##### TASK INPUTS #####

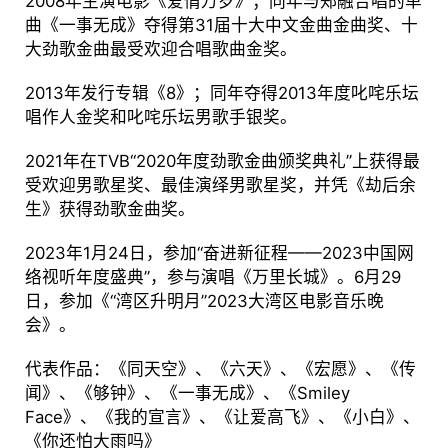
2008年主演电影《爱情万岁》；同年与郑融合唱的单
曲《一事无成》夺得第31届十大中文金曲金曲奖、十
大劲歌金曲最受欢迎合唱歌曲金奖。
2013年发行专辑《8》；同年夺得2013年度叱咤乐坛
唱作人金奖和叱咤乐坛男歌手银奖。
2021年在TVB“2020年度劲歌金曲颁奖典礼”上获得最
受欢迎男歌星奖、最佳演绎男歌星奖，并凭《劫后余
生》获得劲歌金曲奖。
2023年1月24日，参加“奋进新征程——2023中国网
络视听年度盛典”，参与演唱《万里长城》。6月29
日，参加《“湾区升明月”2023大湾区电影音乐晚
会》。
代表作品：《同天空》、《六天》、《宏愿》、《传
闻》、《够钟》、《一事无成》、《Smiley
Face》、《我的宣言》、《让爱高飞》、《小白》、
《你还怕大雨吗》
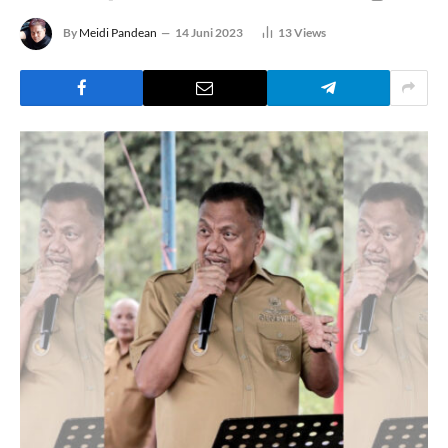
By
Meidi Pandean
14 Juni 2023
13
Views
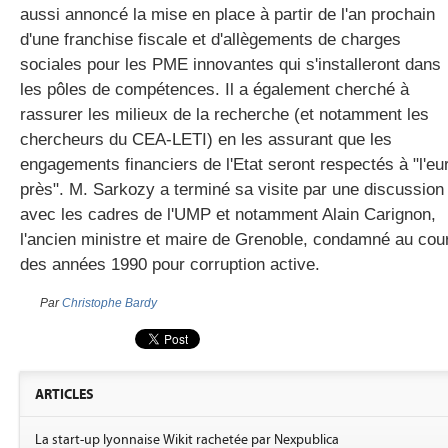
aussi annoncé la mise en place à partir de l'an prochain
d'une franchise fiscale et d'allègements de charges
sociales pour les PME innovantes qui s'installeront dans
les pôles de compétences. Il a également cherché à
rassurer les milieux de la recherche (et notamment les
chercheurs du CEA-LETI) en les assurant que les
engagements financiers de l'Etat seront respectés à "l'eu
près". M. Sarkozy a terminé sa visite par une discussion
avec les cadres de l'UMP et notamment Alain Carignon,
l'ancien ministre et maire de Grenoble, condamné au cou
des années 1990 pour corruption active.
Par
Christophe Bardy
ARTICLES
La start-up lyonnaise Wikit rachetée par Nexpublica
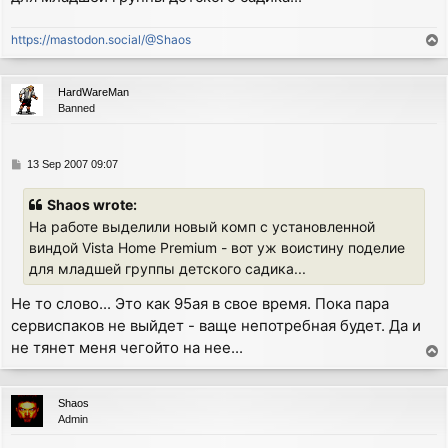
https://mastodon.social/@Shaos
T
o
p
HardWareMan
Banned
P
13 Sep 2007 09:07
o
s
Shaos wrote:
t
На работе выделили новый комп с установленной
виндой Vista Home Premium - вот уж воистину поделие
для младшей группы детского садика...
Не то слово... Это как 95ая в свое время. Пока пара
сервиспаков не выйдет - ваще непотребная будет. Да и
не тянет меня чегойто на нее...
T
o
p
Shaos
Admin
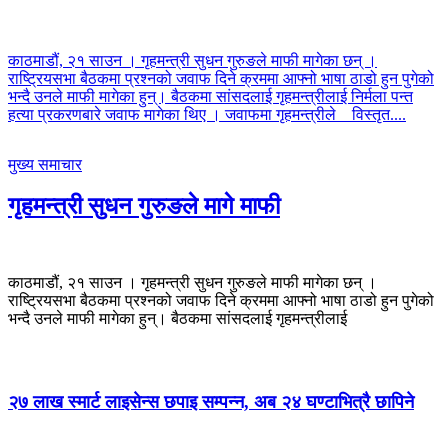
काठमाडौं, २१ साउन । गृहमन्त्री सुधन गुरुङले माफी मागेका छन् ।
राष्ट्रियसभा बैठकमा प्रश्नको जवाफ दिने क्रममा आफ्नो भाषा ठाडो हुन पुगेको
भन्दै उनले माफी मागेका हुन्। बैठकमा सांसदलाई गृहमन्त्रीलाई निर्मला पन्त
हत्या प्रकरणबारे जवाफ मागेका थिए । जवाफमा गृहमन्त्रीले
विस्तृत....
मुख्य समाचार
गृहमन्त्री सुधन गुरुङले मागे माफी
काठमाडौं, २१ साउन । गृहमन्त्री सुधन गुरुङले माफी मागेका छन् ।
राष्ट्रियसभा बैठकमा प्रश्नको जवाफ दिने क्रममा आफ्नो भाषा ठाडो हुन पुगेको
भन्दै उनले माफी मागेका हुन्। बैठकमा सांसदलाई गृहमन्त्रीलाई
२७ लाख स्मार्ट लाइसेन्स छपाइ सम्पन्न, अब २४ घण्टाभित्रै छापिने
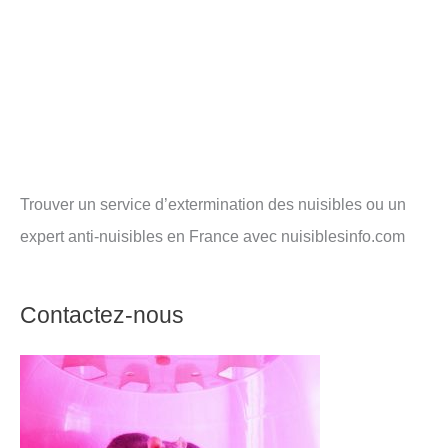
Trouver un service d’extermination des nuisibles ou un
expert anti-nuisibles en France avec nuisiblesinfo.com
Contactez-nous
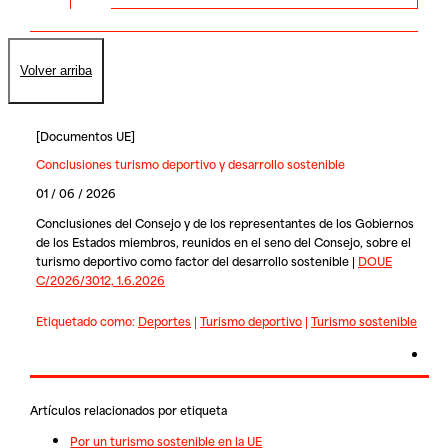
Volver arriba
[
Documentos UE
]
Conclusiones turismo deportivo y desarrollo sostenible
01 / 06 / 2026
Conclusiones del Consejo y de los representantes de los Gobiernos
de los Estados miembros, reunidos en el seno del Consejo, sobre el
turismo deportivo como factor del desarrollo sostenible |
DOUE
C/2026/3012, 1.6.2026
Etiquetado como:
Deportes
|
Turismo deportivo
|
Turismo sostenible
Artículos relacionados por etiqueta
Por un turismo sostenible en la UE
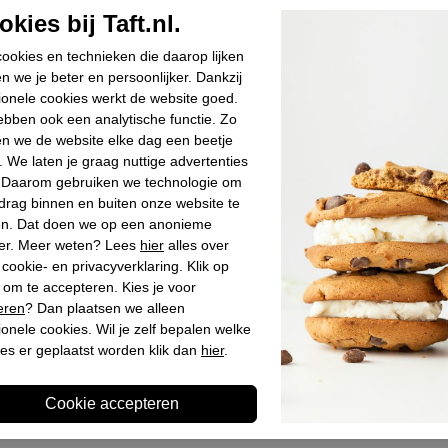
Materiaal bui
kies bij Taft.nl.
Materiaal bin
ookies en technieken die daarop lijken
Materiaal zoo
n we je beter en persoonlijker. Dankzij
Hakhoogte
ionele cookies werkt de website goed.
bben ook een analytische functie. Zo
Schachthoogt
n we de website elke dag een beetje
Schachtbreed
. We laten je graag nuttige advertenties
. Daarom gebruiken we technologie om
drag binnen en buiten onze website te
en. Dat doen we op een anonieme
Winkelvoo
er. Meer weten? Lees
hier
alles over
cookie- en privacyverklaring. Klik op
Omschrijv
 om te accepteren. Kies je voor
eren
? Dan plaatsen we alleen
ionele cookies. Wil je zelf bepalen welke
es er geplaatst worden klik dan
hier
.
Laatst bekeken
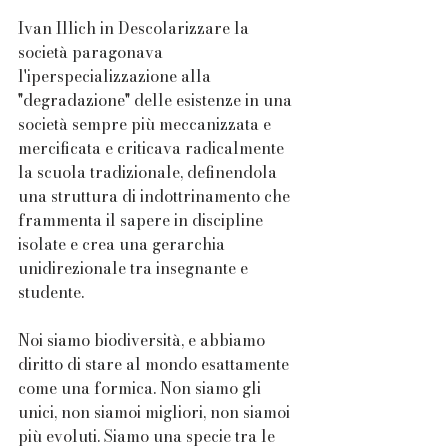
Ivan Illich in Descolarizzare la 
società paragonava 
l'iperspecializzazione alla 
"degradazione" delle esistenze in una 
società sempre più meccanizzata e 
mercificata e criticava radicalmente 
la scuola tradizionale, definendola 
una struttura di indottrinamento che 
frammenta il sapere in discipline 
isolate e crea una gerarchia 
unidirezionale tra insegnante e 
studente.
Noi siamo biodiversità, e abbiamo 
diritto di stare al mondo esattamente 
come una formica. Non siamo gli 
unici, non siamoi migliori, non siamoi 
più evoluti. Siamo una specie tra le 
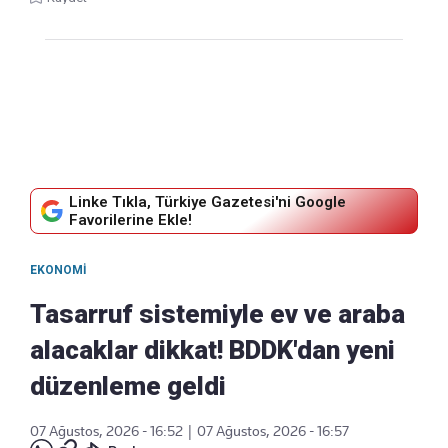
Linke Tıkla, Türkiye Gazetesi'ni Google
Favorilerine Ekle!
EKONOMI
Tasarruf sistemiyle ev ve araba
alacaklar dikkat! BDDK'dan yeni
düzenleme geldi
07 Ağustos, 2026 - 16:52
|
07 Ağustos, 2026 - 16:57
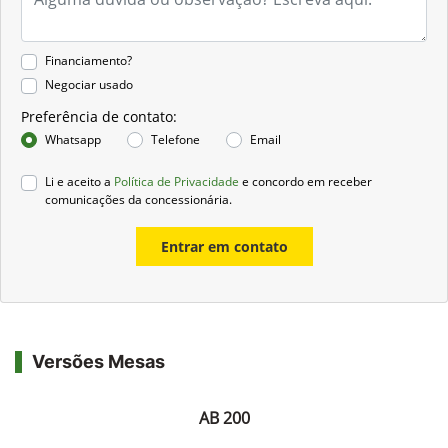
Financiamento?
Negociar usado
Preferência de contato:
Whatsapp
Telefone
Email
Li e aceito a
Política de Privacidade
e concordo em receber
comunicações da concessionária.
Entrar em contato
Versões Mesas
AB 200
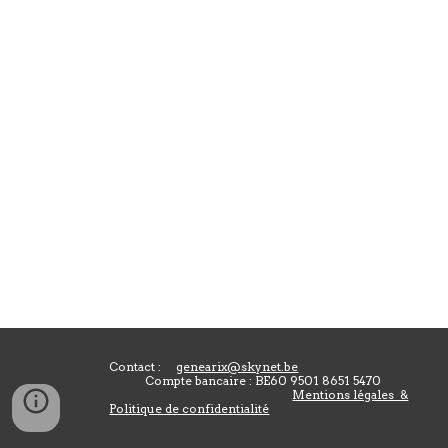
Contact :
genearix@skynet.be
Compte bancaire : BE60 9501 8651 5470
Mentions légales &
Politique de confidentialité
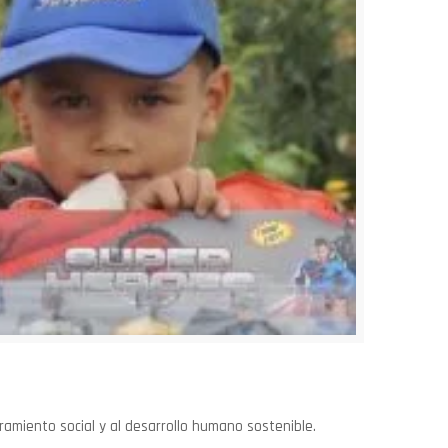
ramiento social y al desarrollo humano sostenible.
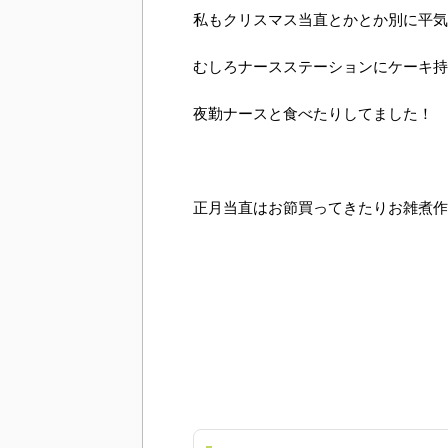
私もクリスマス当直とかとか別に平気
むしろナースステーションにケーキ持
夜勤ナースと食べたりしてました！
正月当直はお節買ってきたりお雑煮作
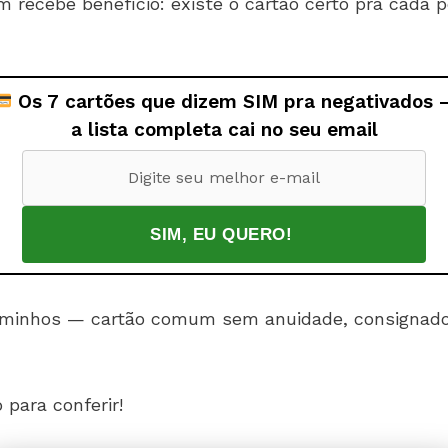
 recebe benefício: existe o cartão certo pra cada p
Os 7 cartões que dizem SIM pra negativados 
a lista completa cai no seu email
aminhos — cartão comum sem anuidade, consignado
para conferir!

#####

PROBLEM DETAILS:
Your output should be the lines above from the one that contains "les pôles de" through the one that contains "Не то слово...", word for word, with pictures left out.

RESPONSE BOX:
les pôles de compétences. Il a également cherché à
rassurer les milieux de la recherche (et notamment les
chercheurs du CEA-LETI) en les assurant que les
engagements financiers de l'Etat seront respectés à "l'eu
près". M. Sarkozy a terminé sa visite par une discussion
avec les cadres de l'UMP et notamment Alain Carignon,
l'ancien ministre et maire de Grenoble, condamné au cou
des années 1990 pour corruption active.
Par
Christophe Bardy
ARTICLES
La start-up lyonnaise Wikit rachetée par Nexpublica
https://mastodon.social/@Shaos
T
o
p
HardWareMan
Banned
P
13 Sep 2007 09:07
o
s
Shaos wrote:
t
На работе выделили новый комп с установленной
виндой Vista Home Premium - вот уж воистину поделие
для младшей группы детского садика...
Не то слово... Это как 95ая в свое время. Пока пара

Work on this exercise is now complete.